İyi niyetler, karşılıklı güven arttırıcı adımlar ekranlarda havalarda uçuşuyor ama hiç kimse çıkıp, ya be kardeşim bunu bu kadar şişirmeyin, bu iş bu kadar da basit değildir demiyor.
Hemen senaryolar yazılıyor.
Mart’ta geri çekilecekler, Haziran’da silah bırakacaklar….
Eee
Temmuz’da da aşağı inecekler…
Bu kadar yani ha…
Neyin hesapları yapılıyor, bu kadar aptal bir beyin ile bilmem ama benim ve herkesin bildiği bir şeyi söyleyeyim size; Ezilen horlanan, hiç sayılan, ırzına geçilen bir halk için dağa çıkmış ve günümüzde dünya tarihinde teorik, pratik, irade ve eylemsellik gücü olarak tek olan bir Halk Savunma Gücü’nü bu kadar kısa zamanda ve halkı için hiçbir şey yapmadan, 33 yıl mücadele verdikten sonra, T.C.’nin stratejik tasfiye projesi ile teslimiyeti kabul edeceğini düşünüyorsanız harbi aptalsınız.

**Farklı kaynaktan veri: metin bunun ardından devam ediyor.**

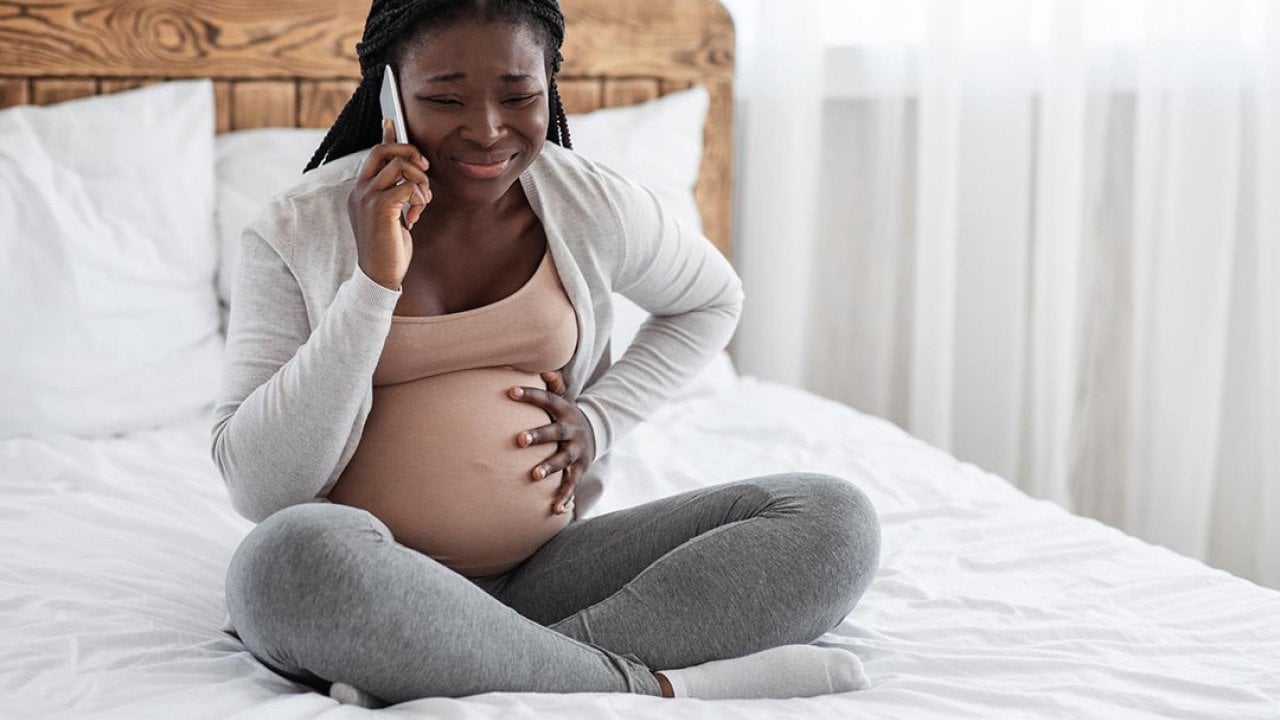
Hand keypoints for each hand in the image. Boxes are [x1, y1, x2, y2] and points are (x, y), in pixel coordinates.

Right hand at [347, 117, 431, 289]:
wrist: (379, 275)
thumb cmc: (389, 247)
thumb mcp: (393, 215)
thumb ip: (397, 193)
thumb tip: (407, 175)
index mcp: (361, 190)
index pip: (373, 153)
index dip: (386, 135)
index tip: (391, 120)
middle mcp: (359, 189)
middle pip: (384, 150)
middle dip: (410, 152)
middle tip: (425, 170)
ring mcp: (367, 197)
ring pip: (400, 165)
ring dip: (420, 181)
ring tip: (421, 202)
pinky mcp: (380, 207)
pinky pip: (408, 186)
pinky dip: (419, 197)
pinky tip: (415, 215)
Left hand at [508, 370, 596, 514]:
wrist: (595, 434)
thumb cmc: (565, 415)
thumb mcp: (562, 397)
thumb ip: (552, 383)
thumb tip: (542, 367)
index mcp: (565, 411)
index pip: (546, 400)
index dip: (529, 395)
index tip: (509, 391)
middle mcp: (572, 430)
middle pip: (554, 432)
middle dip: (538, 435)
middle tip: (519, 440)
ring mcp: (577, 451)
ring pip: (563, 459)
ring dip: (549, 467)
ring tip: (534, 475)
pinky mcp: (579, 469)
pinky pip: (571, 484)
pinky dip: (564, 497)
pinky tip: (554, 509)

Ne, Önder Apo’nun, ne de Kandil’in bu yönde bir iyimserliğini, hiçbir açıklamada gözlemleyemedim.
Sayın Öcalan rehin konumunda olmasına rağmen, böyle bir açıklama hiçbir zaman yapmadı.
Tüm açıklamaları net okunduğunda, karşılıklı adımlar ile başlamaktadır.

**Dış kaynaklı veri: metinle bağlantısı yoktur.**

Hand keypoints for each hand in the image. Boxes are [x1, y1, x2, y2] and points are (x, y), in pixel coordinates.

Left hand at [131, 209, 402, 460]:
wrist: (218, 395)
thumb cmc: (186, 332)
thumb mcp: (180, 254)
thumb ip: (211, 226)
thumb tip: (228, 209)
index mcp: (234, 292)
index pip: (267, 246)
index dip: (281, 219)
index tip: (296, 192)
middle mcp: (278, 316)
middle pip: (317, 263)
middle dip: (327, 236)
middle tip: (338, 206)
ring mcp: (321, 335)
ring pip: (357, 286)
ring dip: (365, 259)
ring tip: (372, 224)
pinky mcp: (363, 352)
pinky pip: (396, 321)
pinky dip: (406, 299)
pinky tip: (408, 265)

Bu da şu demektir ki, karşılıklı adımlar günümüze kadar olmadı.
Defalarca PKK tek taraflı adım attığı halde, T.C. güçleri bu adımı bir fırsata çevirerek, gerilla ve halk katliamı yapmaya kalkıştı.
Bu ahlaksız yaklaşım maalesef günümüzde de devam etmektedir.

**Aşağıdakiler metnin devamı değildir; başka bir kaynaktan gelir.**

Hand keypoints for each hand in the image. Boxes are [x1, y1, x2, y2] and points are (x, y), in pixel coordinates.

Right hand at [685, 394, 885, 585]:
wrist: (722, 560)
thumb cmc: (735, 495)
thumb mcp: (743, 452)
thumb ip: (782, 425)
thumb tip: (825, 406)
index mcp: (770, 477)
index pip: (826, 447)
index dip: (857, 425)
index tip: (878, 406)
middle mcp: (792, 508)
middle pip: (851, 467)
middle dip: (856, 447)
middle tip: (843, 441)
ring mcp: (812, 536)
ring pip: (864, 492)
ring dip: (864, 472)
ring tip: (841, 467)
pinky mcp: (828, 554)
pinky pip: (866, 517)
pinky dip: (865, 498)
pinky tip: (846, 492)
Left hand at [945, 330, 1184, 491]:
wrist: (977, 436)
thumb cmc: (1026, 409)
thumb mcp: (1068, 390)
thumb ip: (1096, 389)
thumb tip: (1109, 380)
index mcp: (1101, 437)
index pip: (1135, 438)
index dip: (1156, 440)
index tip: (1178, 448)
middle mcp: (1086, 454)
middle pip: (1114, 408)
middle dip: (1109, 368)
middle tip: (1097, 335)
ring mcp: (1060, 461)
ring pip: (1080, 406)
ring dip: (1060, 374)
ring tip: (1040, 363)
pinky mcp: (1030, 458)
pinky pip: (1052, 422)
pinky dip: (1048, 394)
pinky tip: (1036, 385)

Bir yandan çözüm süreci diye tutturuyor, öte yandan tutuklamalar, operasyonlar ve cezaevlerini Kürt’ler ile tıka basa dolduruyor.
T.C.’nin zamana oynadığı her halinden belli, sakın aldanmayın.
Ortadoğu’da gelişen süreç, T.C.’yi böyle adımlar atmaya zorlamış ve zaman daraldıkça tehlikenin kapıya dayandığını görmüştür.
Sayın Öcalan’a duyulan ihtiyaç aslında tam olarak budur.
Yani T.C.’nin infilak sürecine girmesi, sayın Öcalan’ın önemserlik ve mecburilik gerçeğini ortaya çıkarmıştır.
Ancak bu gerçeklik yine oyunbazlık ve Kürt halkına ihanet stratejisi üzerine kurulmuştur.
Kürt ve Türk halklarının bu stratejiyi net okumaları sürecin geleceği açısından son derece önemlidir.
Karşılıklı güven ortamı asla oluşmadı henüz. Çünkü güven yaratacak adımlar henüz ortada yok.
Bir taraf hazırız diyor, öbür taraf yasa hazırlıyorum diyor.
Bir taraf samimiyetlik yaratacak adımlar tek taraflı olmaz diyor,
Öbür taraf İmralı konuşsun diye diretiyor.
Anlayacağınız bu süreç, hem şişi yakacak, hem de kebabı.
Yani hep beraber yanmaya devam edelim, nasıl olsa şiş kebabı tutmuş, kebap şişe sarılmış.
Ama iyimserlik çok kötü bir duydu.
İhaneti yüzüne çarptırır ve hayal kırıklığı yaşarsın…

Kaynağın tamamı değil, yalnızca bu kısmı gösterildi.